Note that we already include stdint.h. I would prefer variant III for a new lib, since this is the most precise one. This gives some kind of bold statement that we encourage using precise type. However this is not what is done in tommath right now. Mostly unprecise types are used everywhere and I don't want to rewrite everything. Therefore variant I/II are probably a better fit here.

What about keeping the old names and just add unsigned variants? That changes the behaviour instead of changing it all completely but it would be easier for the user to adapt their code, just do a global s/set_long_long/set_unsigned_long_long/g and so on.

Not possible, since the old names already take unsigned types. We could however add signed variants. But then I would rather clean it up nicely for once. Note that currently mp_set_int returns int, in the proposed new API, they return void, since these functions will never fail due to #253. Basically there is no way around new functions.

And then add Var. III on top of that. If some users don't want them they can remove them from the build. Main disadvantage: that's a lot of code to maintain.

I don't like it if we accumulate just more stuff. I think we should decide on one variant. I would rather keep the deprecated APIs around for some longer time (until 2.0 or something) instead of keeping around all APIs forever.

czurnieden commented 5 years ago

Note that we already include stdint.h

It was the use of the content of stdint.h, not the inclusion itself. But I haven't heard anything to this regard for some time, maybe they gave up/in?

Not possible, since the old names already take unsigned types

That's what I wanted to change: to let e.g.: mp_set_long actually take a signed long, just as the label says and rename, no, correct the label on the old ones to reflect their function properly. It is easy for the users (a simple C&R) but nevertheless changes the API massively, it ruins backward compatibility. Hence: not good.

I still like Var. III but Var. I or II is probably the better choice for now. Var. II would fit a bit better into the naming style of LTM, so Var. II?

minad commented 5 years ago

It was the use of the content of stdint.h, not the inclusion itself. But I haven't heard anything to this regard for some time, maybe they gave up/in?

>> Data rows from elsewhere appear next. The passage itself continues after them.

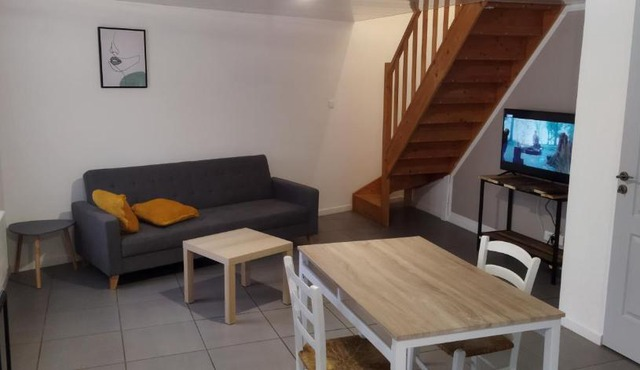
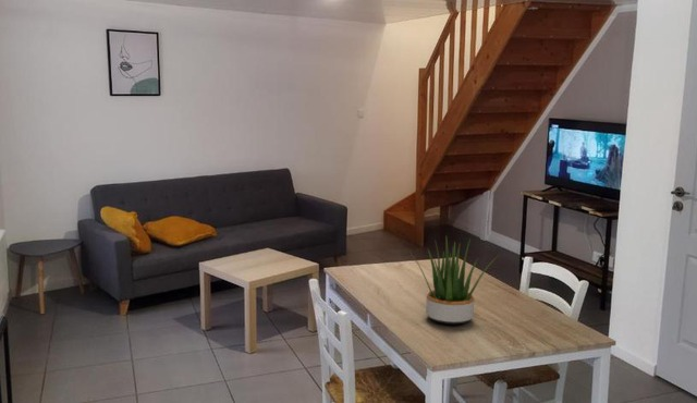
+ potted plant [407,234,501,326]
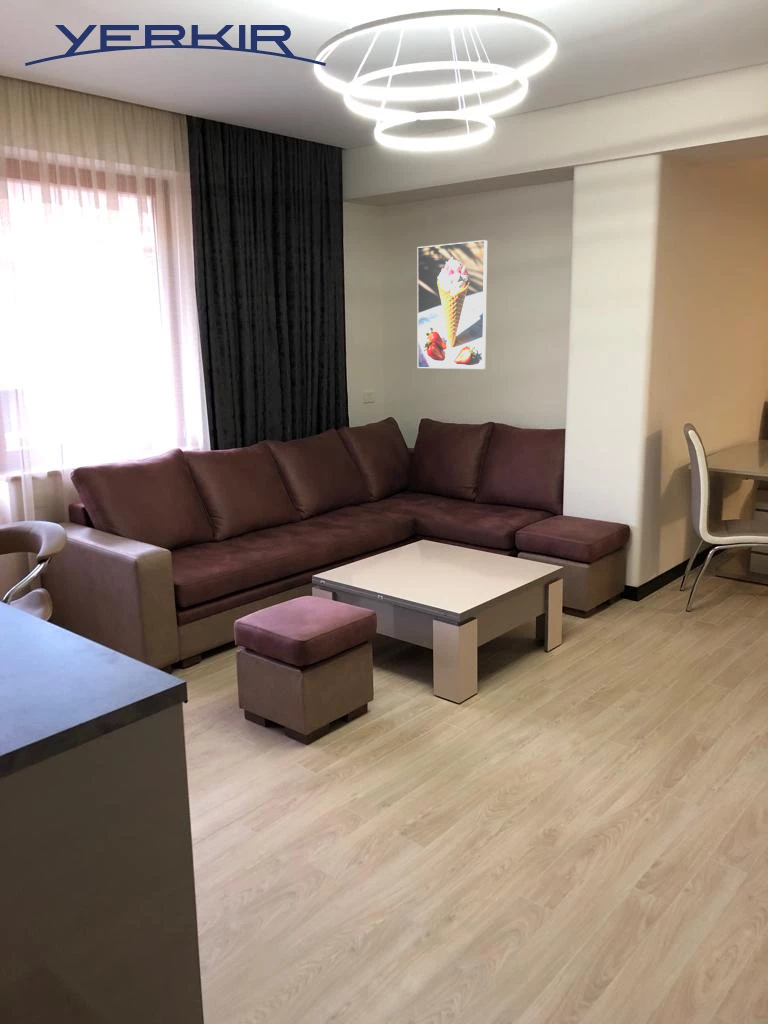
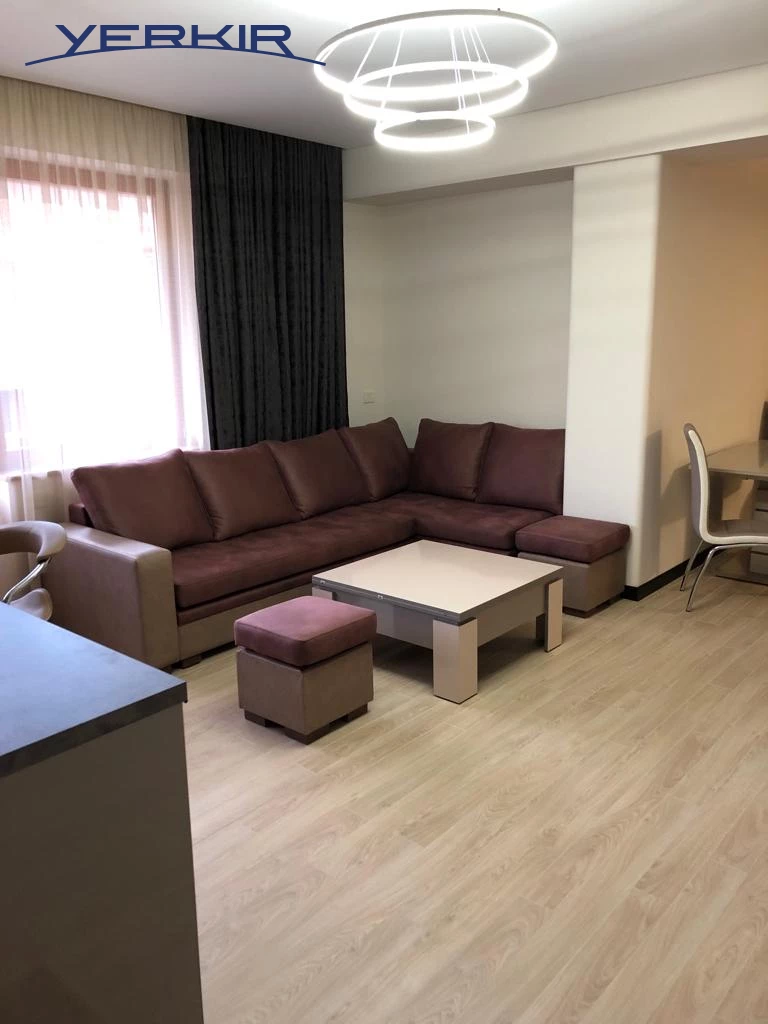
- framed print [416,239,488,370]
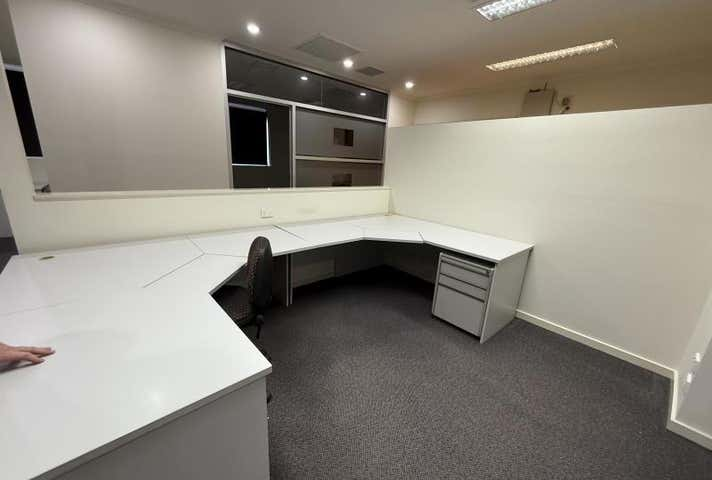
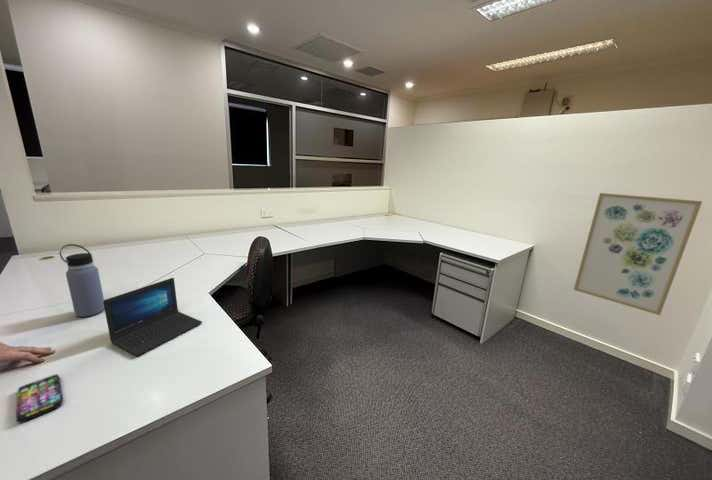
+ water bottle [59,243,105,318]
+ smartphone [15,373,64,424]
+ wall art [573,192,703,316]
+ laptop [103,277,203,357]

I don't know. There are uintx_t uses in tommath.h. But I also must say - even if you want to restrict yourself to a very restricted c subset, or legacy variant like c89, stdint.h is a very trivial header. Even in environments without libc, I always provide stdint.h just because I need the precise types. There is really no reason in avoiding it.

That's what I wanted to change: to let e.g.: mp_set_long actually take a signed long, just as the label says and rename, no, correct the label on the old ones to reflect their function properly. It is easy for the users (a simple C&R) but nevertheless changes the API massively, it ruins backward compatibility. Hence: not good.

Yes, I excluded that option right from the start due to incompatible changes.

I still like Var. III

I also like Var III for the precision. If we decide for Var I/II, then Var II is probaby better because of the naming scheme. I will play around a bit and prepare little prototypes then we can still decide.

czurnieden commented 5 years ago

There is really no reason in avoiding [stdint.h].

You're preaching to the choire here ;-)

minad commented 5 years ago

UPDATE: This is mostly done except for the addition of functions of the type mp_add_i32 (in contrast to the existing mp_add_d).

mp_cmp_d, mp_add_d, mp_sub_d, mp_div_d, mp_mod_d, mp_expt_d -> mp_*_int or mp_*_long

I am however not convinced anymore that it makes sense to deprecate the _d functions since their particular advantage is that they can rely on operating on single limbs in some cases, e.g., mp_add_d. However others don't rely on the digit size, like mp_expt_d, which means that this one can be replaced. But let's do #294 first.

minad commented 5 years ago

The deprecation is done more or less I think. mp_cmp_d, mp_add_d, mp_sub_d, mp_div_d, mp_mod_d should not be deprecated and should stay since they are optimized single digit variants. Maybe it makes sense to add specialised mp_add_i32 functions, but let's discuss this in a separate issue if someone is interested. #304 is the last PR from me concerning this overhaul.